In response, the Saudi energy minister suspended oil shipments across the strait. "Saudi Arabia temporarily suspends all oil shipments across the Bab al-Mandeb Strait until the situation becomes clearer and maritime transit via Bab al-Mandeb is safe," he said. Khalid al-Falih. The Kuwait Oil Tanker Company said that it could also suspend the flow of tankers through the narrow chokepoint.
The sudden risk for two of the world's most critical chokepoints pushed oil prices up a bit this week, though serious failures have not yet materialized.
Nearly two-thirds of the world's oil trade is by sea. Here is a quick overview of the best global anchors for the oil trade.
1. Strait of Ormuz. The world's largest chokepoint sees nearly 19 million barrels per day (mb / d) of oil traffic, according to the EIA. At its narrowest point, Hormuz is only 21 miles wide. Through this narrow passage, oil exports from Iraq, Iran, Kuwait, Bahrain, Qatar (including significant volumes of LNG exports), UAE and Saudi Arabia must pass. The US Navy patrols the area because of its strategic importance. Iran has threatened to disrupt oil traffic across the strait, but for now, the market assumes everything is swaggering.

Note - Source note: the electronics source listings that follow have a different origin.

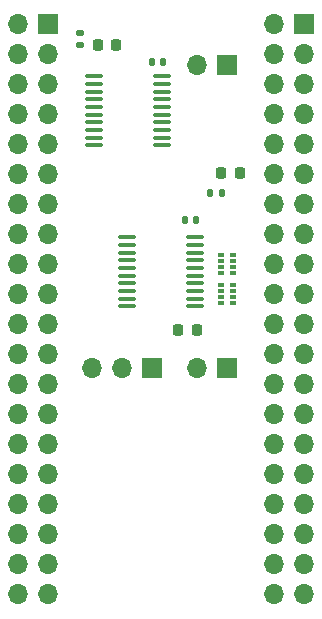
<source format=gbr>
%TF.GenerationSoftware,KiCad,Pcbnew,9.0.0*%
%TF.CreationDate,2025-03-31T20:31:44+01:00*%
%TF.ProjectId,TubeAdaptor,54756265-4164-4617-9074-6f722e6b6963,02a*%
%TF.SameCoordinates,Original*%
%TF.FileFunction,Soldermask,Top*%
%TF.FilePolarity,Negative*%
%FSLAX46Y46*%
G04 Gerber Fmt 4.6, Leading zero omitted, Abs format (unit mm)*
G04 Created by KiCad (PCBNEW 9.0.0) date 2025-03-31 20:31:44*
%MOMM*%
%LPD*%
G01*
G04 APERTURE LIST*
G04 Aperture macros list*
%AMRoundRect*
0 Rectangle with rounded corners*
0 $1 Rounding radius*
0 $2 $3 $4 $5 $6 $7 $8 $9 X,Y pos of 4 corners*
0 Add a 4 corners polygon primitive as box body*
4,1,4,$2,$3,$4,$5,$6,$7,$8,$9,$2,$3,0*
0 Add four circle primitives for the rounded corners*
1,1,$1+$1,$2,$3*
1,1,$1+$1,$4,$5*
1,1,$1+$1,$6,$7*
1,1,$1+$1,$8,$9*
0 Add four rect primitives between the rounded corners*
20,1,$1+$1,$2,$3,$4,$5,0*
20,1,$1+$1,$4,$5,$6,$7,0*
20,1,$1+$1,$6,$7,$8,$9,0*
20,1,$1+$1,$8,$9,$2,$3,0*%
G04 Aperture macros list end*
%ADD10R,0.500000X0.320000*%
%ADD11R,1.700000X1.700000*%
%ADD12O,1.700000X1.700000*%
%ADD13RoundRect,0.140000X0.140000X0.170000X-0.140000X0.170000X-0.140000X-0.170000X0.140000X-0.170000X0*%
%ADD14RoundRect,0.100000X-0.637500X-0.100000X0.637500X-0.100000X0.637500X0.100000X-0.637500X0.100000X0*%
%ADD15RoundRect,0.135000X-0.135000X-0.185000X0.135000X-0.185000X0.135000X0.185000X-0.135000X0.185000X0*%
%ADD16RoundRect,0.218750X0.218750X0.256250X-0.218750X0.256250X-0.218750X-0.256250X0.218750X-0.256250X0*%
%ADD17RoundRect,0.135000X-0.185000X0.135000X-0.185000X-0.135000X0.185000X-0.135000X0.185000X0.135000X0*%
%ADD18RoundRect,0.218750X-0.218750X-0.256250X0.218750X-0.256250X0.218750X0.256250X-0.218750X0.256250X0*%
G04 APERTURE END LIST*
D10*
%TO.C,RN1*%
X141630400Y-75438000D03*
X141630400Y-75938000D03*
X141630400Y-76438000D03*
X141630400Y-76938000D03*
X142630400Y-76938000D03*
X142630400Y-76438000D03*
X142630400Y-75938000D03*
X142630400Y-75438000D03*
%TD*%
%TO.C,RN2*%
X141630400Y-77990000D03*
X141630400Y-78490000D03*
X141630400Y-78990000D03*
X141630400Y-79490000D03*
X142630400Y-79490000D03*
X142630400Y-78990000D03*
X142630400Y-78490000D03*
X142630400Y-77990000D03*
%TD*%
D11*
%TO.C,JP1*%
X142138400Y-59309000D03*
D12*
X139598400Y-59309000D03*
%TD*%
D13*
%TO.C,C2*%
X139519600Y-72491600D03*
X138559600Y-72491600D03*
%TD*%
D11*
%TO.C,SERIAL1*%
X135788400Y-84963000D03*
D12*
X133248400Y-84963000D03*
X130708400Y-84963000D03*
%TD*%
D14*
%TO.C,IC2*%
X133687900Y-73910000D03*
X133687900Y-74560000D03*
X133687900Y-75210000D03*
X133687900Y-75860000D03*
X133687900Y-76510000D03*
X133687900Y-77160000D03*
X133687900Y-77810000D03*
X133687900Y-78460000D03*
X133687900Y-79110000D03*
X133687900Y-79760000D03*
X139412900Y-79760000D03*
X139412900Y-79110000D03*
X139412900Y-78460000D03*
X139412900Y-77810000D03*
X139412900Y-77160000D03*
X139412900Y-76510000D03*
X139412900Y-75860000D03*
X139412900Y-75210000D03*
X139412900Y-74560000D03*
X139412900Y-73910000D03*
%TD*%
D15*
%TO.C,R2*%
X140675900Y-70142100D03*
X141695900Y-70142100D03*
%TD*%
D16*
%TO.C,D2*%
X143230700Y-68491100D03*
X141655700Y-68491100D03*
%TD*%
%TO.C,D1*%
X132765900Y-57658000D03*
X131190900Y-57658000D03*
%TD*%
D17*
%TO.C,R1*%
X129692400Y-56640000D03*
X129692400Y-57660000D03*
%TD*%
D11*
%TO.C,PWR1*%
X142138400Y-84963000D03*
D12*
X139598400Y-84963000D03*
%TD*%
D11*
%TO.C,CN1*%
X148678900Y-55880000D03*
D12*
X146138900Y-55880000D03*
X148678900Y-58420000D03*
X146138900Y-58420000D03*
X148678900Y-60960000D03*
X146138900Y-60960000D03*
X148678900Y-63500000D03*
X146138900Y-63500000D03*
X148678900Y-66040000D03*
X146138900Y-66040000D03*
X148678900Y-68580000D03*
X146138900Y-68580000D03*
X148678900Y-71120000D03*
X146138900Y-71120000D03*
X148678900Y-73660000D03*
X146138900Y-73660000D03*
X148678900Y-76200000D03*
X146138900Y-76200000D03*
X148678900Y-78740000D03*
X146138900Y-78740000D03*
X148678900Y-81280000D03*
X146138900Y-81280000D03*
X148678900Y-83820000D03*
X146138900Y-83820000D03*
X148678900Y-86360000D03*
X146138900Y-86360000D03*
X148678900Y-88900000D03*
X146138900Y-88900000D03*
X148678900Y-91440000D03*
X146138900Y-91440000D03*
X148678900Y-93980000D03*
X146138900Y-93980000D03*
X148678900Y-96520000D03*
X146138900Y-96520000D03*
X148678900Y-99060000D03*
X146138900Y-99060000D03*
X148678900Y-101600000D03*
X146138900Y-101600000D03*
X148678900Y-104140000D03*
X146138900Y-104140000D03*
%TD*%
D13*
%TO.C,C1*%
X136723200Y-59055000D03*
X135763200Y-59055000D03*
%TD*%
D14*
%TO.C,IC1*%
X130893900Y-60295600D03*
X130893900Y-60945600D03*
X130893900Y-61595600D03*
X130893900Y-62245600D03*
X130893900Y-62895600D03*
X130893900Y-63545600D03*
X130893900Y-64195600D03*
X130893900Y-64845600D03*
X130893900Y-65495600D03*
X130893900Y-66145600D03*
X136618900Y-66145600D03*
X136618900Y-65495600D03*
X136618900Y-64845600D03*
X136618900Y-64195600D03*
X136618900Y-63545600D03*
X136618900Y-62895600D03*
X136618900Y-62245600D03*
X136618900Y-61595600D03*
X136618900Y-60945600D03*
X136618900Y-60295600D03*
%TD*%
D18*
%TO.C,F1*%
X138023400Y-81776000D03*
X139598400Y-81776000D03*
%TD*%
D11*
%TO.C,CN2*%
X126974600Y-55880000D03*
D12*
X124434600Y-55880000D03*
X126974600Y-58420000D03*
X124434600Y-58420000D03*
X126974600Y-60960000D03*
X124434600Y-60960000D03*
X126974600Y-63500000D03*
X124434600Y-63500000D03*
X126974600Y-66040000D03*
X124434600Y-66040000D03*
X126974600Y-68580000D03*
X124434600Y-68580000D03*
X126974600Y-71120000D03*
X124434600Y-71120000D03*
X126974600Y-73660000D03*
X124434600Y-73660000D03*
X126974600Y-76200000D03*
X124434600Y-76200000D03*
X126974600Y-78740000D03*
X124434600Y-78740000D03*
X126974600Y-81280000D03*
X124434600Y-81280000D03*
X126974600Y-83820000D03*
X124434600Y-83820000D03*
X126974600Y-86360000D03*
X124434600Y-86360000D03*
X126974600Y-88900000D03*
X124434600Y-88900000D03*
X126974600Y-91440000D03*
X124434600Y-91440000D03*
X126974600Y-93980000D03*
X124434600Y-93980000D03*
X126974600Y-96520000D03*
X124434600Y-96520000D03*
X126974600Y-99060000D03*
X124434600Y-99060000D03*
X126974600Y-101600000D03*
X124434600Y-101600000D03*
X126974600Y-104140000D03*
X124434600Y-104140000D03*
%TD*%
M02*

</source>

2. Strait of Malacca. The Strait of Malacca, between Indonesia and Malaysia, was the second largest chokepoint in terms of oil volume, with 16 mb / d of oil in 2016. The strait connects the Indian and Pacific Oceans and is the main route of access. Middle East oil to reach Asian markets. The Strait is only 1.7 miles wide at its narrowest point, "creating a natural bottleneck with the potential for collisions, strandings, or oil spills. According to the EIA. China, the largest oil importer in the world, has a strategic interest in seeing tanker traffic continuously cross the strait.

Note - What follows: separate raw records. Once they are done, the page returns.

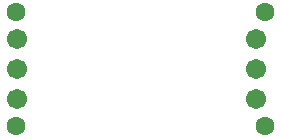
<source format=gbs>
G75*
%MOIN*%
%OFA0B0*%
%FSLAX25Y25*%
%IPPOS*%
%LPD*%
%AMOC8*
5,1,8,0,0,1.08239X$1,22.5*
%
%ADD10C,0.06737*%
%ADD11C,0.06312*%
D10*
X0015079Y0032118D03*
X0015079Y0042157D03*
X0015079Y0052197D03*
X0094646Y0052197D03*
X0094646Y0042157D03*
X0094646Y0032118D03*
D11*
X0014843Y0023181D03*
X0014843Y0061134D03*
X0097913Y0061134D03*
X0097913Y0023181D03*
M02*

</source>
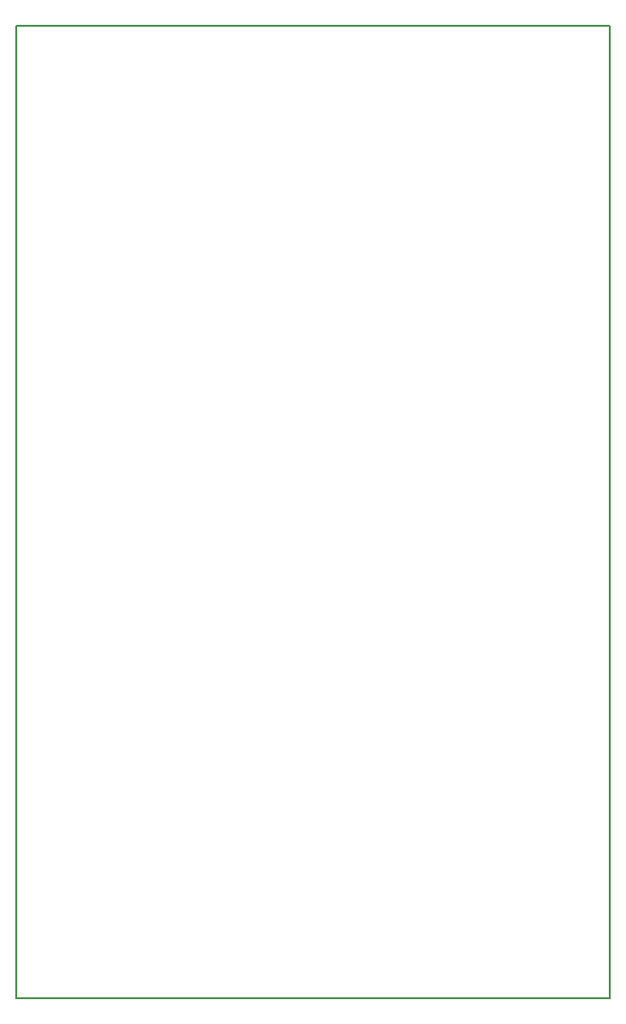
<source format=gm1>
%TF.GenerationSoftware,KiCad,Pcbnew,(6.0.5-0)*%
%TF.CreationDate,2022-05-30T23:28:06+01:00*%
%TF.ProjectId,bms,626d732e-6b69-4636-9164-5f7063625858,rev?*%
%TF.SameCoordinates,Original*%
%TF.FileFunction,Profile,NP*%
%FSLAX46Y46*%
G04 Gerber Fmt 4.6, Leading zero omitted, Abs format (unit mm)*
G04 Created by KiCad (PCBNEW (6.0.5-0)) date 2022-05-30 23:28:06*
%MOMM*%
%LPD*%
G01*
G04 APERTURE LIST*
%TA.AperFunction,Profile*%
%ADD10C,0.200000*%
%TD*%
G04 APERTURE END LIST*
D10*
X122555000Y-168275000D02*
X122555000Y-82042000D01*
X69850000Y-82042000D02*
X122555000Y-82042000D01*
X69850000Y-168275000D02*
X122555000Y-168275000D01*
X69850000Y-168275000D02*
X69850000Y-82042000D01*
M02*

</source>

3. Suez Canal and SUMED pipeline. Located in Egypt, the Suez Canal is another crucial chokepoint. Combined with the SUMED pipeline, which bypasses the canal and connects the Mediterranean with the Red Sea, both roads account for about 9% of the world's oil per day, or 5.5 mb / d. Most of the oil goes north, from the Middle East to Europe. The Suez Canal can not accommodate larger oil tankers, ULVs, and can only handle VLCCs that are not fully loaded. Thus, VLCCs can unload some of their cargo on the SUMED pipeline, and then the lighter vessel can cross the canal, picking up oil at the other end of the pipeline in the Mediterranean. The SUMED pipeline can carry 2.34 Mb / d and offers some sort of protection against a Suez Canal failure.

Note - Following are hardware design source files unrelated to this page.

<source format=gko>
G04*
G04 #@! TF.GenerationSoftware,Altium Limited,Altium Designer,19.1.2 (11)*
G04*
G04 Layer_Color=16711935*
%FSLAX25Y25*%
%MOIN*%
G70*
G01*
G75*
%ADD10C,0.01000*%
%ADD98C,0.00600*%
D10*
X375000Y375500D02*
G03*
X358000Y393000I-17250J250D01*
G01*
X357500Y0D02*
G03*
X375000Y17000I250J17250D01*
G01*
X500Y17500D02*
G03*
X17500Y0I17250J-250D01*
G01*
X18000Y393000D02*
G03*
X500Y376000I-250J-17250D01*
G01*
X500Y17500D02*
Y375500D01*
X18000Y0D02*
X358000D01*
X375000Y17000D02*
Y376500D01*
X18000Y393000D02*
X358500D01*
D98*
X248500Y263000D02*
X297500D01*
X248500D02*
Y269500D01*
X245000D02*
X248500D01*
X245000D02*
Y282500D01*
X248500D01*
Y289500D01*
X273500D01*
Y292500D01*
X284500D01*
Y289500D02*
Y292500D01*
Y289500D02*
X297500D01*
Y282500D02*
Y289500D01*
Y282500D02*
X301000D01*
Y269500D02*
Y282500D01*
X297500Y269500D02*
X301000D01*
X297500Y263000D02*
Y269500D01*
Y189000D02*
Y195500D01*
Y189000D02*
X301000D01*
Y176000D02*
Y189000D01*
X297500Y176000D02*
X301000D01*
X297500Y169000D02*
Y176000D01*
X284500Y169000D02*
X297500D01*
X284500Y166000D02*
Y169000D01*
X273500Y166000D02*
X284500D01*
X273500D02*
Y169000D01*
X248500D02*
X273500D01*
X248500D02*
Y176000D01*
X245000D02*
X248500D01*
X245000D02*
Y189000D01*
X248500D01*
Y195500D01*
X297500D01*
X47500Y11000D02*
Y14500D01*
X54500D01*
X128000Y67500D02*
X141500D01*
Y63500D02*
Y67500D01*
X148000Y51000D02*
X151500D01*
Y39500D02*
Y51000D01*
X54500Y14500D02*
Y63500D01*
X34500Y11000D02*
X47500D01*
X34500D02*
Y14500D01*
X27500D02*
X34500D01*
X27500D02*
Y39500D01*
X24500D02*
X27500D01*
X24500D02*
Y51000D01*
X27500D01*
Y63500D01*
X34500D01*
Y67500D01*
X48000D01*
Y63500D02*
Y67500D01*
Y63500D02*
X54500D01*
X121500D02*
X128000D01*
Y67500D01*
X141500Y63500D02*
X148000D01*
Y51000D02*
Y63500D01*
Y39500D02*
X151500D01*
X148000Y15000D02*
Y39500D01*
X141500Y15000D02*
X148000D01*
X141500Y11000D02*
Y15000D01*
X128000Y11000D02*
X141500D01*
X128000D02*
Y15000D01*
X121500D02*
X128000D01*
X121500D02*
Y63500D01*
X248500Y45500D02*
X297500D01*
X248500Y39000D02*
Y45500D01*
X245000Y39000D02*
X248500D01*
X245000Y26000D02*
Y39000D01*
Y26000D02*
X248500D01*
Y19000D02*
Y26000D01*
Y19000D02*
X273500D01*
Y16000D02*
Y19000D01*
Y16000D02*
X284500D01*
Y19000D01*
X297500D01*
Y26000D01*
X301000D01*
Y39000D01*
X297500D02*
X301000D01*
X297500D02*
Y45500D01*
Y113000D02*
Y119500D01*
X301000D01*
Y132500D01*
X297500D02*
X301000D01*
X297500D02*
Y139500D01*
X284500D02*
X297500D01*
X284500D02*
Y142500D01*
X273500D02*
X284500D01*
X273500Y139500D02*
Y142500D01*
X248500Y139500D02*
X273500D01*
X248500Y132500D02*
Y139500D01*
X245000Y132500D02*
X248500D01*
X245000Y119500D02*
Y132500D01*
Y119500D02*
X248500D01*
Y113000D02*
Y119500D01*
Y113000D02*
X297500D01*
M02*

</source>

4. Bab el-Mandeb. The Bab el-Mandeb Strait is a narrow passageway between the Horn of Africa and the Middle East (between Djibouti and Yemen, more precisely). It connects the Red Sea and the Gulf of Aden, or more broadly, it is the link between the Mediterranean and the Indian Ocean. This chokepoint saw just under 5 mb / d of oil traffic in 2016, but its importance is magnified for two reasons. First, most of the oil that must pass through the Suez Canal / SUMED pipeline must first pass through Bab el-Mandeb. Oil tankers therefore have multiple obstacles on this route between the Middle East and Europe. Secondly, it is, at this stage, close to the war in Yemen.
There are a series of other smaller chokepoints, but these four are the most important in terms of trade size and because of risk. A breakdown at one of these locations, even for a short period of time, could result in a sharp rise in oil prices, the effects being magnified by the size and duration of the outage. Even the smell of a potential failure, especially when the oil market is tight, can add a few dollars per barrel as risk premium.